Nine years ago, I drew a line under 12 years' employment with the same blue-chip corporation and moved to the opposite end of the scale... Employee No.16 at an internet start-up. It felt like a huge decision at the time, though I was convinced that my reasons were sound. One of the factors was that I could see Java gaining huge momentum, and could also see that it wasn't being built into the corporation's solution strategy for the industry sector in which I was working. The company I moved to had an all-Java development strategy, starting with a crypto SDK and moving on to a hardened JVM, a secure Java banking client, PKI-enabling middleware and so on.
It was all great fun and a heck of a journey, and it's hard to see how I could have ended up where I am today without having taken that route.
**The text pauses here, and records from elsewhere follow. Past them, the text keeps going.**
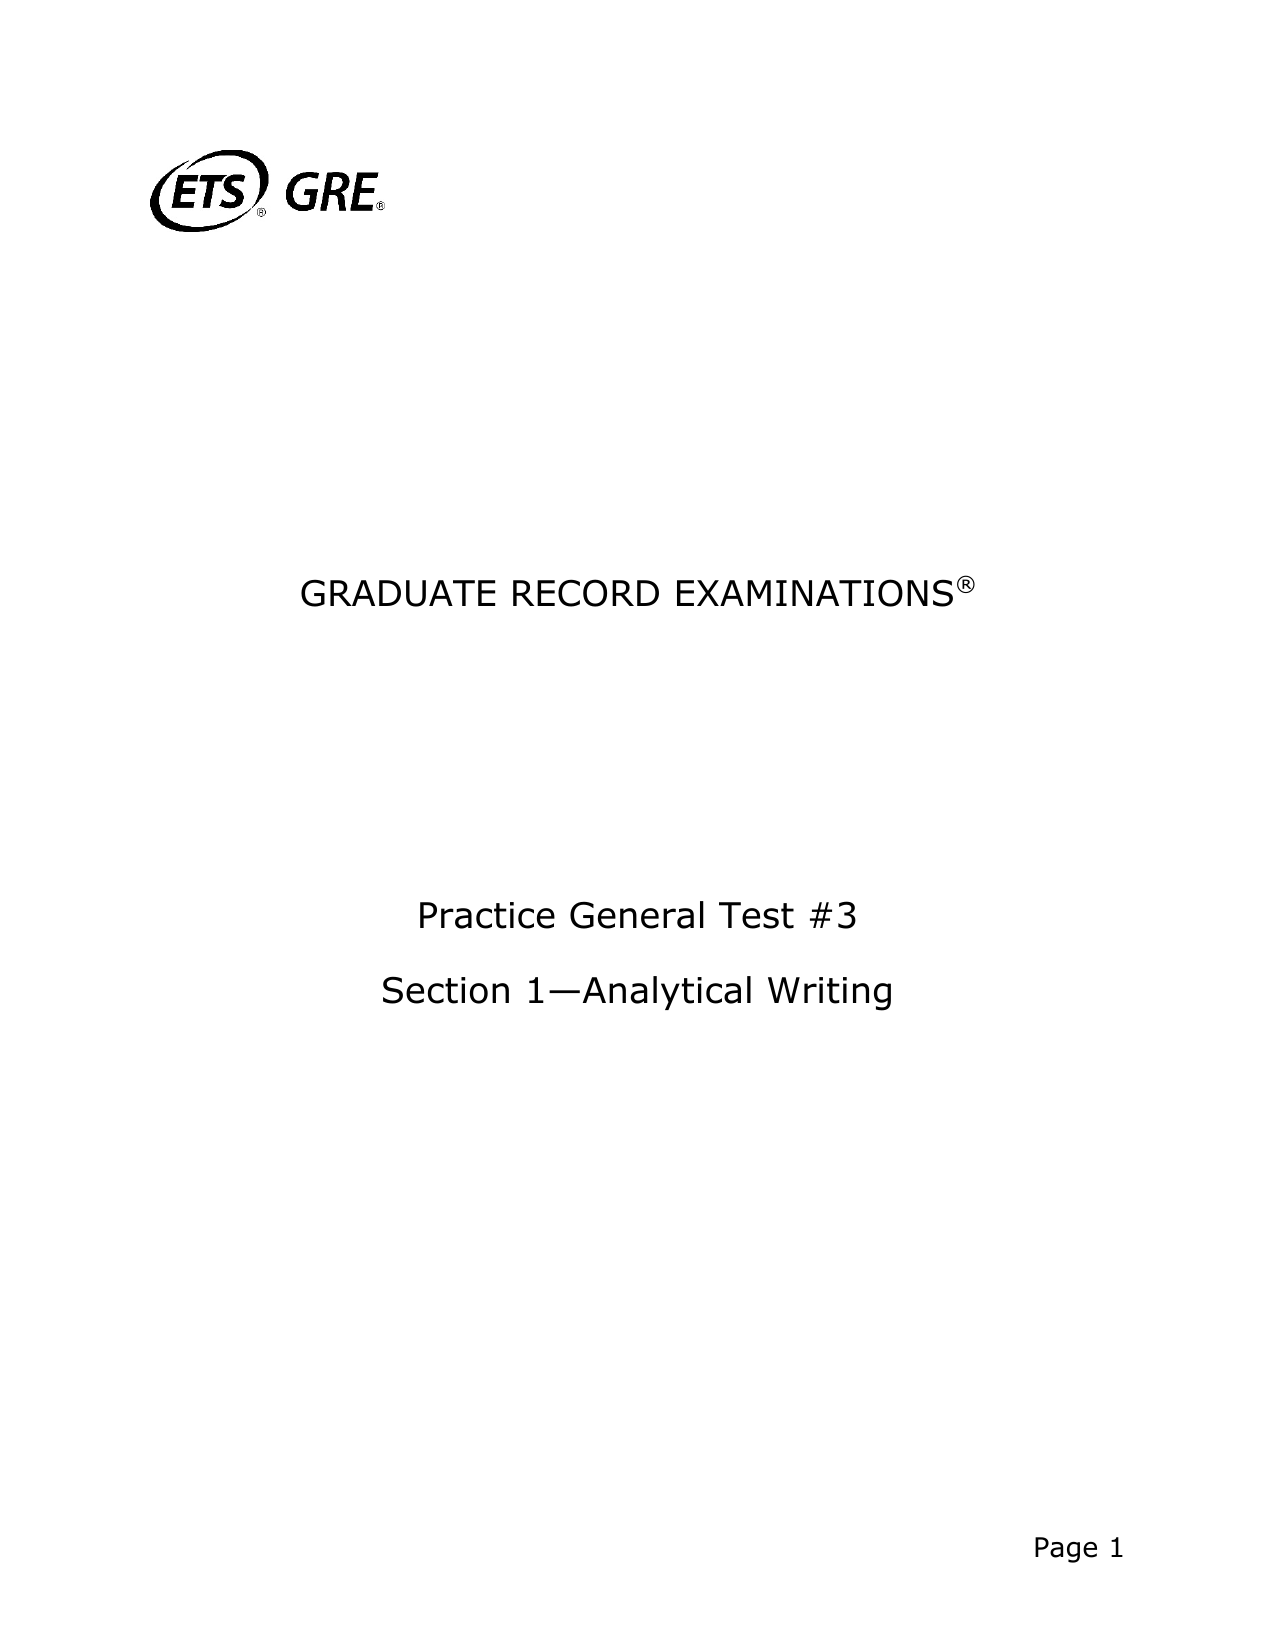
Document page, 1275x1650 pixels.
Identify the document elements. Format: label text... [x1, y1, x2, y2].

picture [150, 150, 385, 232]
text Section 1—Analytical Writing [150, 967, 1125, 1011]
text GRADUATE RECORD EXAMINATIONS® [150, 570, 1125, 613]
text Practice General Test #3 [150, 893, 1125, 936]
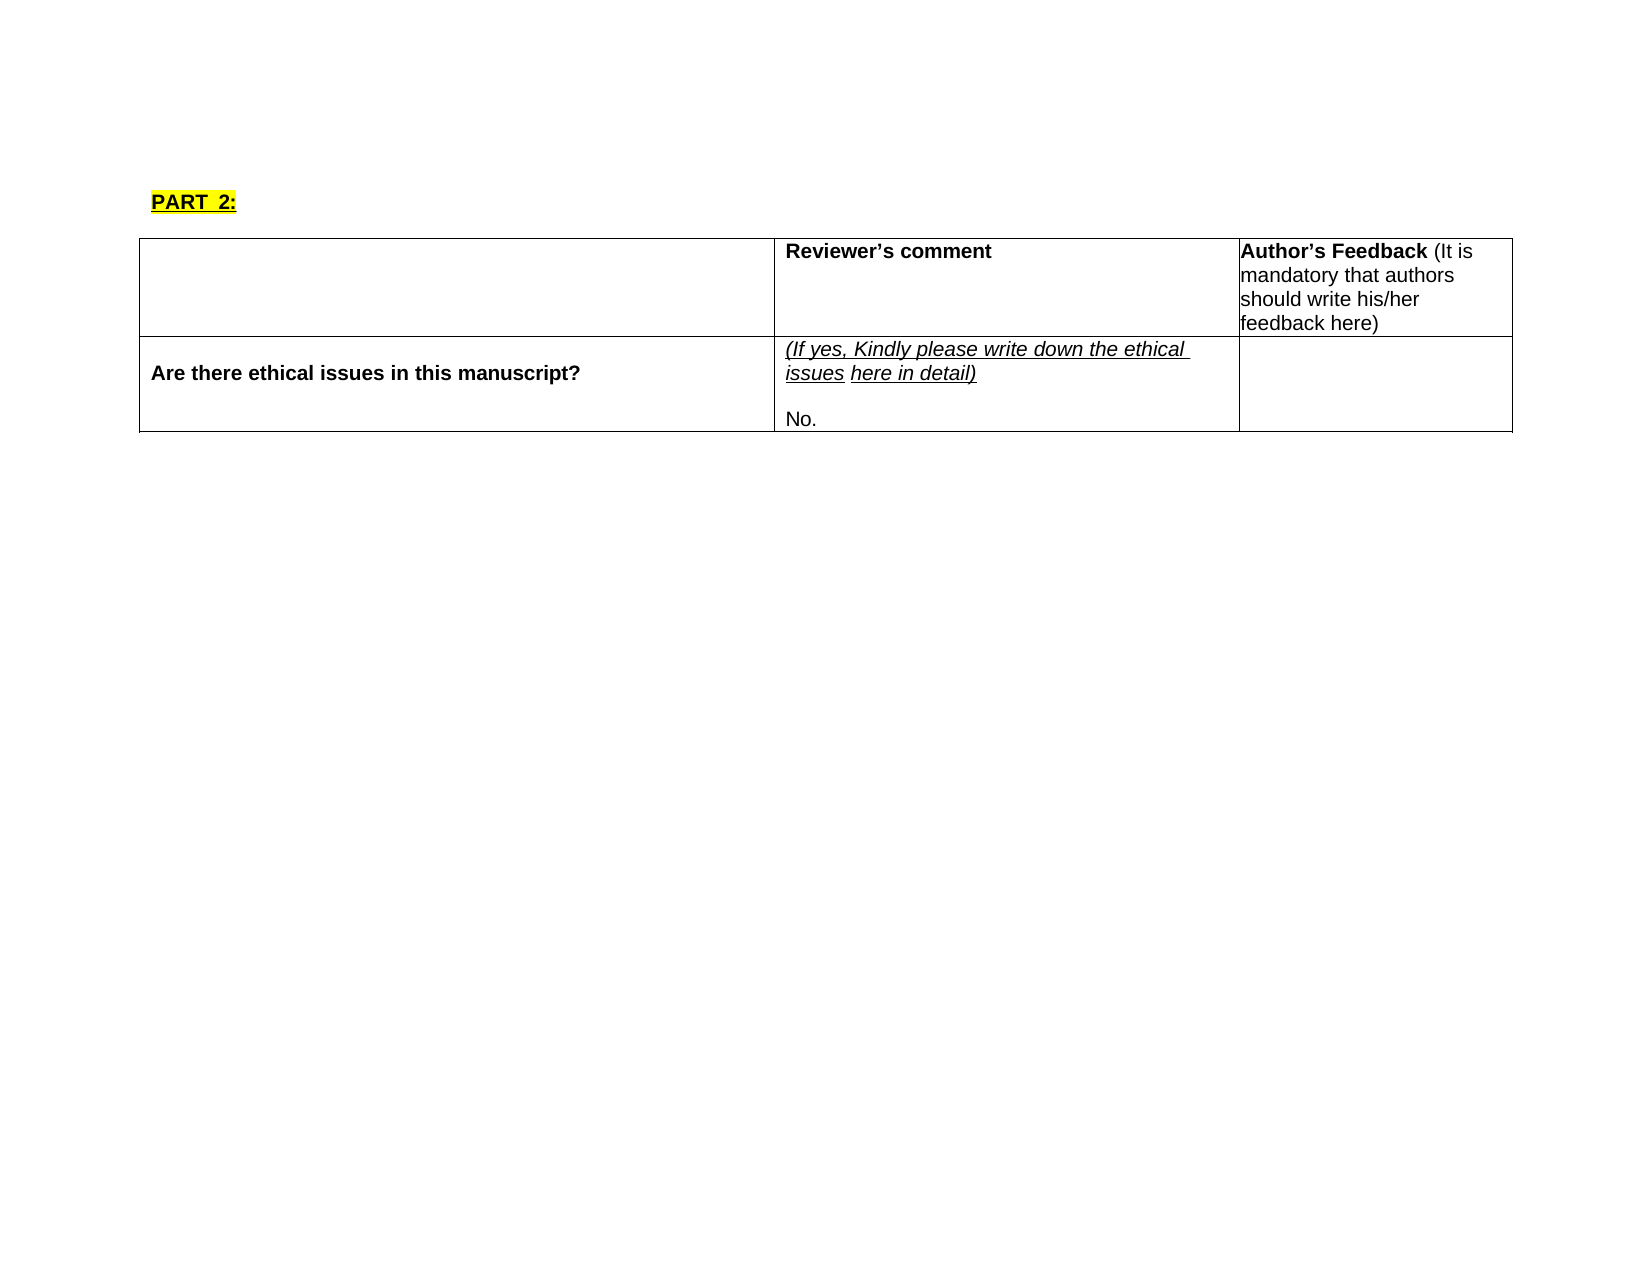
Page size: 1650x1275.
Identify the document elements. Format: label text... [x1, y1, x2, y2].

All in all, I owe a lot to Java, however indirectly.
All of which is just a rather windy preamble to today's main news - that Sun has released Java into the open-source community under a GPL. But unless I had given that introduction, you might have wondered why the hell the Esoterica had suddenly gone all product-centric.
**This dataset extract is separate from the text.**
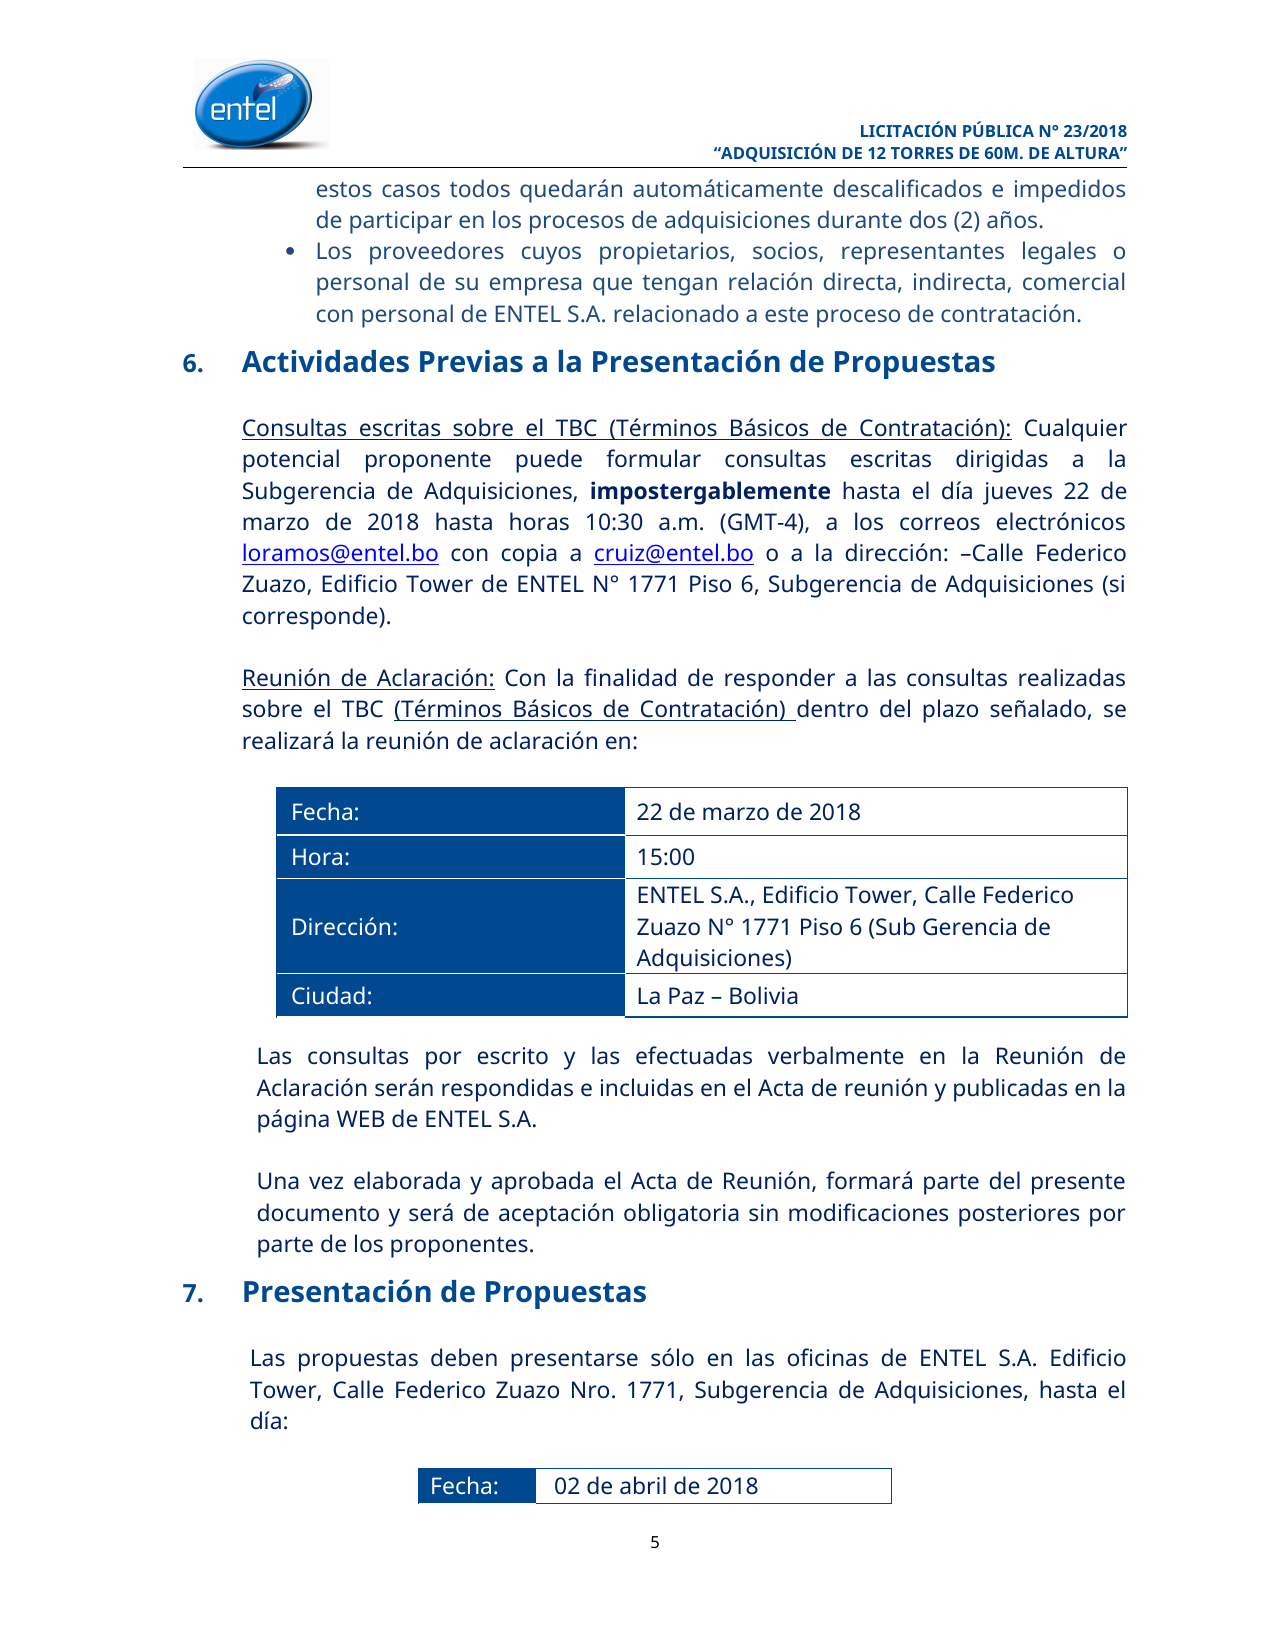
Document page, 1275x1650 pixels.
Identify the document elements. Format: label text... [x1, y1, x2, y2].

The news seems to have gone down well with people whose judgement I tend to trust - including Mark Shuttleworth (space tourist, founder of Thawte and subsequently the Ubuntu Linux distribution, originator of the Freedom Toaster and, generally, all-round over-achiever).
As I suspect that the intersect between Esotericists and candidate Java Open Source hackers is a somewhat slim one, I'll leave it at that.